* _Exercise prompt_
Would you reproduce the data below exactly, please, leaving out its images?
-- Provided data follows --
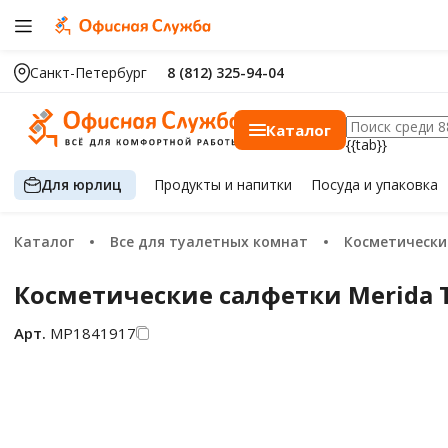
Санкт-Петербург
8 (812) 325-94-04
Каталог
{{tab}}
Для юрлиц
Продукты
и напитки
Посуда
и упаковка
Каталог
Все для туалетных комнат
Косметическ
Косметические салфетки Merida Т
Арт.
МР1841917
-- Provided data concluded --
* _Answer below_
Санкт-Петербург
8 (812) 325-94-04
Каталог
{{tab}}
Для юрлиц
Продукты
и напитки
Посуда
и упаковка
Каталог
Все для туалетных комнат
Косметическ
Косметические салфетки Merida Т
Арт.
МР1841917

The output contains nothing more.